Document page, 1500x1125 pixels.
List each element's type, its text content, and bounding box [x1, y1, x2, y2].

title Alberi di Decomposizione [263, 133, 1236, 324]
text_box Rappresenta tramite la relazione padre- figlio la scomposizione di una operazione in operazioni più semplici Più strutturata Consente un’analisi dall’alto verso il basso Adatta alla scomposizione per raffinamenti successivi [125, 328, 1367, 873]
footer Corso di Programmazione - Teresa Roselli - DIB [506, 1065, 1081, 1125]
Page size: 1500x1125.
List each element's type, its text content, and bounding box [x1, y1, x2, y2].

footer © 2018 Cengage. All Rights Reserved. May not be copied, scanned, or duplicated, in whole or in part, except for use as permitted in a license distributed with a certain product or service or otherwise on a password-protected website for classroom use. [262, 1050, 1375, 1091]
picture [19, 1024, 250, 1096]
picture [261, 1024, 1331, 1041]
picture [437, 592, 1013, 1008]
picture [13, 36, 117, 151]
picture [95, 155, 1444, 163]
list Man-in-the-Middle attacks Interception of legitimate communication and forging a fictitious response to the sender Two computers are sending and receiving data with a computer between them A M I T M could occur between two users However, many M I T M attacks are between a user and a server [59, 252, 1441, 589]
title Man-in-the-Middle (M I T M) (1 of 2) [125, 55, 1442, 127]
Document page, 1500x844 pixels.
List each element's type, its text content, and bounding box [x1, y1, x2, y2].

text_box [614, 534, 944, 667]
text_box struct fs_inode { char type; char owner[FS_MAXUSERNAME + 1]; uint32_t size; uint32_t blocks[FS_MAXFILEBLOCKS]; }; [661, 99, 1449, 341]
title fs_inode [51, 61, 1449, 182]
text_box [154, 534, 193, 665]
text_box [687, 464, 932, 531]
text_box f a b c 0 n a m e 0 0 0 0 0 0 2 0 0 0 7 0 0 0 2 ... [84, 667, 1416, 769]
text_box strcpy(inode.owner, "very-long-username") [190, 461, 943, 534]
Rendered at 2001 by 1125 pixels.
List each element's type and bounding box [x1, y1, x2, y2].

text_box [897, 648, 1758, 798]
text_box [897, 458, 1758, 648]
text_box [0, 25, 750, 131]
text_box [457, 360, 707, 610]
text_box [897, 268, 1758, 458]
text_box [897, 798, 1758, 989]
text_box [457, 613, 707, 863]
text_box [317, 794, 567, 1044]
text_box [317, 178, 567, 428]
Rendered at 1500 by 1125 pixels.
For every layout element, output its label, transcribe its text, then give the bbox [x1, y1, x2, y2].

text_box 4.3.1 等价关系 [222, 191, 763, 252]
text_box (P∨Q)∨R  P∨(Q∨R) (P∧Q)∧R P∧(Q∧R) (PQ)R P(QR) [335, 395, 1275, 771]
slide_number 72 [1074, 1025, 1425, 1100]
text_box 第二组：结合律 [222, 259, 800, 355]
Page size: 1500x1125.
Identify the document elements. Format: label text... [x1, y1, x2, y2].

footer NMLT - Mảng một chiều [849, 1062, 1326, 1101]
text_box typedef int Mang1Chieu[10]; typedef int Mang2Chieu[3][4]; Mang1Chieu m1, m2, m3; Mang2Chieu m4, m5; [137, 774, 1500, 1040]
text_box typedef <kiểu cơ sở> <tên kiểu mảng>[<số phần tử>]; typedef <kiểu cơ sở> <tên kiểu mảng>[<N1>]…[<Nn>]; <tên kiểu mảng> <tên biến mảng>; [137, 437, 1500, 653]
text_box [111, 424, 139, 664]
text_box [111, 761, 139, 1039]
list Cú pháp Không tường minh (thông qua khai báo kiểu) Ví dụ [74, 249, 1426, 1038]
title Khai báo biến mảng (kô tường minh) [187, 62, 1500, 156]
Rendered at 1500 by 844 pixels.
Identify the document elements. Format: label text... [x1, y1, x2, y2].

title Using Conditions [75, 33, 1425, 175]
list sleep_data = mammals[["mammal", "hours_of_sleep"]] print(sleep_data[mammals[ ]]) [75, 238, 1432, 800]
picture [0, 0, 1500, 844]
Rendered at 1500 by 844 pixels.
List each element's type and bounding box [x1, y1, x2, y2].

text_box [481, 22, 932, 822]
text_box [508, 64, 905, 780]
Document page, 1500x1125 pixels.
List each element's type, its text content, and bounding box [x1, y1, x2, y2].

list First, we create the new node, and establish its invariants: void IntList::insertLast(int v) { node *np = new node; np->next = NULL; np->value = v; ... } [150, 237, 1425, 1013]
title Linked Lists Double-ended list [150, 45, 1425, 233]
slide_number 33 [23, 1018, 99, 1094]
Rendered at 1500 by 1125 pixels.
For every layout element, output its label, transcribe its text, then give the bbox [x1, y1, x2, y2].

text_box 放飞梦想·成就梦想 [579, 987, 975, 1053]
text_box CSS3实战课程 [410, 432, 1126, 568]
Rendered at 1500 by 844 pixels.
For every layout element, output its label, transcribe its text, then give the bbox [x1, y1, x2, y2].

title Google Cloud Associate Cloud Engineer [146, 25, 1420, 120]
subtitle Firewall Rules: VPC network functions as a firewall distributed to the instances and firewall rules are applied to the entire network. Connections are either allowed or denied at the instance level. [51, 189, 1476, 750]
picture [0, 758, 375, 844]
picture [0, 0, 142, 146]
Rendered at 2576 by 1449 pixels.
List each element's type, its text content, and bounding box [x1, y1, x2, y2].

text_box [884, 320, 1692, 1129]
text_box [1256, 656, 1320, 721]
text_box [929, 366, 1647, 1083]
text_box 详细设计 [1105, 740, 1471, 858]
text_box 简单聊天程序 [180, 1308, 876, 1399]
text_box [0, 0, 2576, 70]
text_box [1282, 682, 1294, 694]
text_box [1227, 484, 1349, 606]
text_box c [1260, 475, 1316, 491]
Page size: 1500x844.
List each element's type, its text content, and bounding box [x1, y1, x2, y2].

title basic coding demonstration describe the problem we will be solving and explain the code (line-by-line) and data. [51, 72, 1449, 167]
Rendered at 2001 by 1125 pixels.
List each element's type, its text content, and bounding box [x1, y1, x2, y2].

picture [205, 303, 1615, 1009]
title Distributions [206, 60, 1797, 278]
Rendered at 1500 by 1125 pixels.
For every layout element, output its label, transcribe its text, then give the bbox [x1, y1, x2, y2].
* * * *
Task directions:
Your task is to return the full listing exactly as it was given.

Solution to this problem:
Document page, 1500x1125 pixels.
List each element's type, its text content, and bounding box [x1, y1, x2, y2].

title Alberi di Decomposizione [263, 133, 1236, 324]
text_box Rappresenta tramite la relazione padre- figlio la scomposizione di una operazione in operazioni più semplici Più strutturata Consente un’analisi dall’alto verso il basso Adatta alla scomposizione per raffinamenti successivi [125, 328, 1367, 873]
footer Corso di Programmazione - Teresa Roselli - DIB [506, 1065, 1081, 1125]
Page size: 1500x1125.
List each element's type, its text content, and bounding box [x1, y1, x2, y2].

footer © 2018 Cengage. All Rights Reserved. May not be copied, scanned, or duplicated, in whole or in part, except for use as permitted in a license distributed with a certain product or service or otherwise on a password-protected website for classroom use. [262, 1050, 1375, 1091]
picture [19, 1024, 250, 1096]
picture [261, 1024, 1331, 1041]
picture [437, 592, 1013, 1008]
picture [13, 36, 117, 151]
picture [95, 155, 1444, 163]
list Man-in-the-Middle attacks Interception of legitimate communication and forging a fictitious response to the sender Two computers are sending and receiving data with a computer between them A M I T M could occur between two users However, many M I T M attacks are between a user and a server [59, 252, 1441, 589]
title Man-in-the-Middle (M I T M) (1 of 2) [125, 55, 1442, 127]
Document page, 1500x844 pixels.
List each element's type, its text content, and bounding box [x1, y1, x2, y2].

text_box [614, 534, 944, 667]
text_box struct fs_inode { char type; char owner[FS_MAXUSERNAME + 1]; uint32_t size; uint32_t blocks[FS_MAXFILEBLOCKS]; }; [661, 99, 1449, 341]
title fs_inode [51, 61, 1449, 182]
text_box [154, 534, 193, 665]
text_box [687, 464, 932, 531]
text_box f a b c 0 n a m e 0 0 0 0 0 0 2 0 0 0 7 0 0 0 2 ... [84, 667, 1416, 769]
text_box strcpy(inode.owner, "very-long-username") [190, 461, 943, 534]
Rendered at 2001 by 1125 pixels.
List each element's type and bounding box [x1, y1, x2, y2].

text_box [897, 648, 1758, 798]
text_box [897, 458, 1758, 648]
text_box [0, 25, 750, 131]
text_box [457, 360, 707, 610]
text_box [897, 268, 1758, 458]
text_box [897, 798, 1758, 989]
text_box [457, 613, 707, 863]
text_box [317, 794, 567, 1044]
text_box [317, 178, 567, 428]
Rendered at 1500 by 1125 pixels.
For every layout element, output its label, transcribe its text, then give the bbox [x1, y1, x2, y2].

text_box 4.3.1 等价关系 [222, 191, 763, 252]
text_box (P∨Q)∨R  P∨(Q∨R) (P∧Q)∧R P∧(Q∧R) (PQ)R P(QR) [335, 395, 1275, 771]
slide_number 72 [1074, 1025, 1425, 1100]
text_box 第二组：结合律 [222, 259, 800, 355]
Page size: 1500x1125.
Identify the document elements. Format: label text... [x1, y1, x2, y2].

footer NMLT - Mảng một chiều [849, 1062, 1326, 1101]
text_box typedef int Mang1Chieu[10]; typedef int Mang2Chieu[3][4]; Mang1Chieu m1, m2, m3; Mang2Chieu m4, m5; [137, 774, 1500, 1040]
text_box typedef <kiểu cơ sở> <tên kiểu mảng>[<số phần tử>]; typedef <kiểu cơ sở> <tên kiểu mảng>[<N1>]…[<Nn>]; <tên kiểu mảng> <tên biến mảng>; [137, 437, 1500, 653]
text_box [111, 424, 139, 664]
text_box [111, 761, 139, 1039]
list Cú pháp Không tường minh (thông qua khai báo kiểu) Ví dụ [74, 249, 1426, 1038]
title Khai báo biến mảng (kô tường minh) [187, 62, 1500, 156]
Rendered at 1500 by 844 pixels.
Identify the document elements. Format: label text... [x1, y1, x2, y2].

title Using Conditions [75, 33, 1425, 175]
list sleep_data = mammals[["mammal", "hours_of_sleep"]] print(sleep_data[mammals[ ]]) [75, 238, 1432, 800]
picture [0, 0, 1500, 844]
Rendered at 1500 by 844 pixels.
List each element's type and bounding box [x1, y1, x2, y2].

text_box [481, 22, 932, 822]
text_box [508, 64, 905, 780]
Document page, 1500x1125 pixels.
List each element's type, its text content, and bounding box [x1, y1, x2, y2].

list First, we create the new node, and establish its invariants: void IntList::insertLast(int v) { node *np = new node; np->next = NULL; np->value = v; ... } [150, 237, 1425, 1013]
title Linked Lists Double-ended list [150, 45, 1425, 233]
slide_number 33 [23, 1018, 99, 1094]
Rendered at 1500 by 1125 pixels.
For every layout element, output its label, transcribe its text, then give the bbox [x1, y1, x2, y2].

text_box 放飞梦想·成就梦想 [579, 987, 975, 1053]
text_box CSS3实战课程 [410, 432, 1126, 568]
Rendered at 1500 by 844 pixels.
For every layout element, output its label, transcribe its text, then give the bbox [x1, y1, x2, y2].

title Google Cloud Associate Cloud Engineer [146, 25, 1420, 120]
subtitle Firewall Rules: VPC network functions as a firewall distributed to the instances and firewall rules are applied to the entire network. Connections are either allowed or denied at the instance level. [51, 189, 1476, 750]
picture [0, 758, 375, 844]
picture [0, 0, 142, 146]
Rendered at 2576 by 1449 pixels.
List each element's type, its text content, and bounding box [x1, y1, x2, y2].

text_box [884, 320, 1692, 1129]
text_box [1256, 656, 1320, 721]
text_box [929, 366, 1647, 1083]
text_box 详细设计 [1105, 740, 1471, 858]
text_box 简单聊天程序 [180, 1308, 876, 1399]
text_box [0, 0, 2576, 70]
text_box [1282, 682, 1294, 694]
text_box [1227, 484, 1349, 606]
text_box c [1260, 475, 1316, 491]
Page size: 1500x844.
List each element's type, its text content, and bounding box [x1, y1, x2, y2].

title basic coding demonstration describe the problem we will be solving and explain the code (line-by-line) and data. [51, 72, 1449, 167]
Rendered at 2001 by 1125 pixels.
List each element's type, its text content, and bounding box [x1, y1, x2, y2].

picture [205, 303, 1615, 1009]
title Distributions [206, 60, 1797, 278]
Rendered at 1500 by 1125 pixels.
For every layout element, output its label, transcribe its text, then give the bbox [x1, y1, x2, y2].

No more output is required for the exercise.